» **Work to do**: Please number every line of the records below as a list, omitting any blank lines.

» **The records**:
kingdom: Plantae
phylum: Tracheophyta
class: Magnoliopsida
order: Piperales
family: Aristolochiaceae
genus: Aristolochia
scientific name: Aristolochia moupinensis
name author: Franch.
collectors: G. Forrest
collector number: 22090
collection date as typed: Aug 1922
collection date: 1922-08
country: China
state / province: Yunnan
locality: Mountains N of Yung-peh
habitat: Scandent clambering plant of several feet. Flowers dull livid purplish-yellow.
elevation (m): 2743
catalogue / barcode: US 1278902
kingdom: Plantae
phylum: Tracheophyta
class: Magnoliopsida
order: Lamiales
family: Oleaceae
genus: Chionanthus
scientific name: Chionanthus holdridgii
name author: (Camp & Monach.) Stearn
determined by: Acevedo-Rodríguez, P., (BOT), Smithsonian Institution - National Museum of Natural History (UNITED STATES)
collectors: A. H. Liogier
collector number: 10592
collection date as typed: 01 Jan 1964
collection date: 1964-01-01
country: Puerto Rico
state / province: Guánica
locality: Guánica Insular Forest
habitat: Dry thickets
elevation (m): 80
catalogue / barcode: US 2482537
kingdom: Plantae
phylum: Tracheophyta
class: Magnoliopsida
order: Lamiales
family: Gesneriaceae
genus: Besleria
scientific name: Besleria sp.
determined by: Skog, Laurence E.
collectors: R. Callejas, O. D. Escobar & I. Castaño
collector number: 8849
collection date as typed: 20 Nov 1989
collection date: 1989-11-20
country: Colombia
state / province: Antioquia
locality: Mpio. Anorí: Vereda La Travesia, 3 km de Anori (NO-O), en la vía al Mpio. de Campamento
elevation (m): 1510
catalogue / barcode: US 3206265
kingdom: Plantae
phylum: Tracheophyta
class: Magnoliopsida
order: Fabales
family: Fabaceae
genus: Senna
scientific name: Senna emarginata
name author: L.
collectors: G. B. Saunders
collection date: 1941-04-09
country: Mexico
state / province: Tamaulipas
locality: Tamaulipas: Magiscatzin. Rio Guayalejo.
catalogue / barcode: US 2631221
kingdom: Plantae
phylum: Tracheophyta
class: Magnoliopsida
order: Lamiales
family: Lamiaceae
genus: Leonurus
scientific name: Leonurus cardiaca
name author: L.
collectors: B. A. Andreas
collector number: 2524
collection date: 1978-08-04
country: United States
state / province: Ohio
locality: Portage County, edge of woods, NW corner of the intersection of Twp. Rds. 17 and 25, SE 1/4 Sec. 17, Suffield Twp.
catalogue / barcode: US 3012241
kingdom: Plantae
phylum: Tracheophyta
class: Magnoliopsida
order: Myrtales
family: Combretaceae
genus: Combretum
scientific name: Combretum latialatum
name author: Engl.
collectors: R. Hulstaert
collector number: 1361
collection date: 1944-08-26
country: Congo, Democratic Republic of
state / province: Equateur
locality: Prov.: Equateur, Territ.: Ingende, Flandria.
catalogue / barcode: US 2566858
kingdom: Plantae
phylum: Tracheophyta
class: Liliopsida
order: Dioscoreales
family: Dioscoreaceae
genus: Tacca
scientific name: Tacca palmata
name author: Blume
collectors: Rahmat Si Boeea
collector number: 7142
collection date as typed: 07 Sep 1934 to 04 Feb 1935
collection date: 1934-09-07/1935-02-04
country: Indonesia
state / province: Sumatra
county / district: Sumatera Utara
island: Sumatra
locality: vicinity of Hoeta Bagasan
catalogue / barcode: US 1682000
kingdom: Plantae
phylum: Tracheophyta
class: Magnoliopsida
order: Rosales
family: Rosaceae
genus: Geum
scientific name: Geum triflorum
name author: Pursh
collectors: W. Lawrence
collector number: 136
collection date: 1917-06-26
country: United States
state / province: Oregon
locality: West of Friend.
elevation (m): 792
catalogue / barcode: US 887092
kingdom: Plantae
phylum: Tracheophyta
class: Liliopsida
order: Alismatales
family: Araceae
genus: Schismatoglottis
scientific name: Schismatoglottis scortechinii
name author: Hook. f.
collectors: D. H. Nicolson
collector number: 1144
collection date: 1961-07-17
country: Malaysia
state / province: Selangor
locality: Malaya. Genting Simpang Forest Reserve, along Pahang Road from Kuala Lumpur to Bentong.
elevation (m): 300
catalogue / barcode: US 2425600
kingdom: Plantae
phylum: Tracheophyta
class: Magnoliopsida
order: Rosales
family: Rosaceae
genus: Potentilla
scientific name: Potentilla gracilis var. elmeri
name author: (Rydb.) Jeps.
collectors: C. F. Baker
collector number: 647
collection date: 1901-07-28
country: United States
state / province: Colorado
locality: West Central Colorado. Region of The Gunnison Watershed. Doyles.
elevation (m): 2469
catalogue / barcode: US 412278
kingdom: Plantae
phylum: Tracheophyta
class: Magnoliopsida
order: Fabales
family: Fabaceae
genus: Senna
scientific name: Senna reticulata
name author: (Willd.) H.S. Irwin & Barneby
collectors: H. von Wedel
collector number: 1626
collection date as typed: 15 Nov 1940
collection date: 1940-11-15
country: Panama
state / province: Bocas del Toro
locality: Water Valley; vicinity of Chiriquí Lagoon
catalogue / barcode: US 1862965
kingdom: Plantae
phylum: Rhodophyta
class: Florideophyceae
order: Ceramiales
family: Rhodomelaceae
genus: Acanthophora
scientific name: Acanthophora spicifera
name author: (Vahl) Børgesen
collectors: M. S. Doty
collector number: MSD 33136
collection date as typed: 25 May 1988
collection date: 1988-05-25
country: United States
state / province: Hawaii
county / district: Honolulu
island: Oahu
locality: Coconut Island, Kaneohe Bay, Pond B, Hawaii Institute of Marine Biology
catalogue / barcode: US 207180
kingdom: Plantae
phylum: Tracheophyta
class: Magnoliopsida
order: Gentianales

» **Finished task**:
1. kingdom: Plantae
2. phylum: Tracheophyta
3. class: Magnoliopsida
4. order: Piperales
5. family: Aristolochiaceae
6. genus: Aristolochia
7. scientific name: Aristolochia moupinensis
8. name author: Franch.
9. collectors: G. Forrest
10. collector number: 22090
11. collection date as typed: Aug 1922
12. collection date: 1922-08
13. country: China
14. state / province: Yunnan
15. locality: Mountains N of Yung-peh
16. habitat: Scandent clambering plant of several feet. Flowers dull livid purplish-yellow.
17. elevation (m): 2743
18. catalogue / barcode: US 1278902
19. kingdom: Plantae
20. phylum: Tracheophyta
21. class: Magnoliopsida
22. order: Lamiales
23. family: Oleaceae
24. genus: Chionanthus
25. scientific name: Chionanthus holdridgii
26. name author: (Camp & Monach.) Stearn
27. determined by: Acevedo-Rodríguez, P., (BOT), Smithsonian Institution - National Museum of Natural History (UNITED STATES)
28. collectors: A. H. Liogier
29. collector number: 10592
30. collection date as typed: 01 Jan 1964
31. collection date: 1964-01-01
32. country: Puerto Rico
33. state / province: Guánica
34. locality: Guánica Insular Forest
35. habitat: Dry thickets
36. elevation (m): 80
37. catalogue / barcode: US 2482537
38. kingdom: Plantae
39. phylum: Tracheophyta
40. class: Magnoliopsida
41. order: Lamiales
42. family: Gesneriaceae
43. genus: Besleria
44. scientific name: Besleria sp.
45. determined by: Skog, Laurence E.
46. collectors: R. Callejas, O. D. Escobar & I. Castaño
47. collector number: 8849
48. collection date as typed: 20 Nov 1989
49. collection date: 1989-11-20
50. country: Colombia
51. state / province: Antioquia
52. locality: Mpio. Anorí: Vereda La Travesia, 3 km de Anori (NO-O), en la vía al Mpio. de Campamento
53. elevation (m): 1510
54. catalogue / barcode: US 3206265
55. kingdom: Plantae
56. phylum: Tracheophyta
57. class: Magnoliopsida
58. order: Fabales
59. family: Fabaceae
60. genus: Senna
61. scientific name: Senna emarginata
62. name author: L.
63. collectors: G. B. Saunders
64. collection date: 1941-04-09
65. country: Mexico
66. state / province: Tamaulipas
67. locality: Tamaulipas: Magiscatzin. Rio Guayalejo.
68. catalogue / barcode: US 2631221
69. kingdom: Plantae
70. phylum: Tracheophyta
71. class: Magnoliopsida
72. order: Lamiales
73. family: Lamiaceae
74. genus: Leonurus
75. scientific name: Leonurus cardiaca
76. name author: L.
77. collectors: B. A. Andreas
78. collector number: 2524
79. collection date: 1978-08-04
80. country: United States
81. state / province: Ohio
82. locality: Portage County, edge of woods, NW corner of the intersection of Twp. Rds. 17 and 25, SE 1/4 Sec. 17, Suffield Twp.
83. catalogue / barcode: US 3012241
84. kingdom: Plantae
85. phylum: Tracheophyta
86. class: Magnoliopsida
87. order: Myrtales
88. family: Combretaceae
89. genus: Combretum
90. scientific name: Combretum latialatum
91. name author: Engl.
92. collectors: R. Hulstaert
93. collector number: 1361
94. collection date: 1944-08-26
95. country: Congo, Democratic Republic of
96. state / province: Equateur
97. locality: Prov.: Equateur, Territ.: Ingende, Flandria.
98. catalogue / barcode: US 2566858
99. kingdom: Plantae
100. phylum: Tracheophyta
101. class: Liliopsida
102. order: Dioscoreales
103. family: Dioscoreaceae
104. genus: Tacca
105. scientific name: Tacca palmata
106. name author: Blume
107. collectors: Rahmat Si Boeea
108. collector number: 7142
109. collection date as typed: 07 Sep 1934 to 04 Feb 1935
110. collection date: 1934-09-07/1935-02-04
111. country: Indonesia
112. state / province: Sumatra
113. county / district: Sumatera Utara
114. island: Sumatra
115. locality: vicinity of Hoeta Bagasan
116. catalogue / barcode: US 1682000
117. kingdom: Plantae
118. phylum: Tracheophyta
119. class: Magnoliopsida
120. order: Rosales
121. family: Rosaceae
122. genus: Geum
123. scientific name: Geum triflorum
124. name author: Pursh
125. collectors: W. Lawrence
126. collector number: 136
127. collection date: 1917-06-26
128. country: United States
129. state / province: Oregon
130. locality: West of Friend.
131. elevation (m): 792
132. catalogue / barcode: US 887092
133. kingdom: Plantae
134. phylum: Tracheophyta
135. class: Liliopsida
136. order: Alismatales
137. family: Araceae
138. genus: Schismatoglottis
139. scientific name: Schismatoglottis scortechinii
140. name author: Hook. f.
141. collectors: D. H. Nicolson
142. collector number: 1144
143. collection date: 1961-07-17
144. country: Malaysia
145. state / province: Selangor
146. locality: Malaya. Genting Simpang Forest Reserve, along Pahang Road from Kuala Lumpur to Bentong.
147. elevation (m): 300
148. catalogue / barcode: US 2425600
149. kingdom: Plantae
150. phylum: Tracheophyta
151. class: Magnoliopsida
152. order: Rosales
153. family: Rosaceae
154. genus: Potentilla
155. scientific name: Potentilla gracilis var. elmeri
156. name author: (Rydb.) Jeps.
157. collectors: C. F. Baker
158. collector number: 647
159. collection date: 1901-07-28
160. country: United States
161. state / province: Colorado
162. locality: West Central Colorado. Region of The Gunnison Watershed. Doyles.
163. elevation (m): 2469
164. catalogue / barcode: US 412278
165. kingdom: Plantae
166. phylum: Tracheophyta
167. class: Magnoliopsida
168. order: Fabales
169. family: Fabaceae
170. genus: Senna
171. scientific name: Senna reticulata
172. name author: (Willd.) H.S. Irwin & Barneby
173. collectors: H. von Wedel
174. collector number: 1626
175. collection date as typed: 15 Nov 1940
176. collection date: 1940-11-15
177. country: Panama
178. state / province: Bocas del Toro
179. locality: Water Valley; vicinity of Chiriquí Lagoon
180. catalogue / barcode: US 1862965
181. kingdom: Plantae
182. phylum: Rhodophyta
183. class: Florideophyceae
184. order: Ceramiales
185. family: Rhodomelaceae
186. genus: Acanthophora
187. scientific name: Acanthophora spicifera
188. name author: (Vahl) Børgesen
189. collectors: M. S. Doty
190. collector number: MSD 33136
191. collection date as typed: 25 May 1988
192. collection date: 1988-05-25
193. country: United States
194. state / province: Hawaii
195. county / district: Honolulu
196. island: Oahu
197. locality: Coconut Island, Kaneohe Bay, Pond B, Hawaii Institute of Marine Biology
198. catalogue / barcode: US 207180
199. kingdom: Plantae
200. phylum: Tracheophyta
201. class: Magnoliopsida
202. order: Gentianales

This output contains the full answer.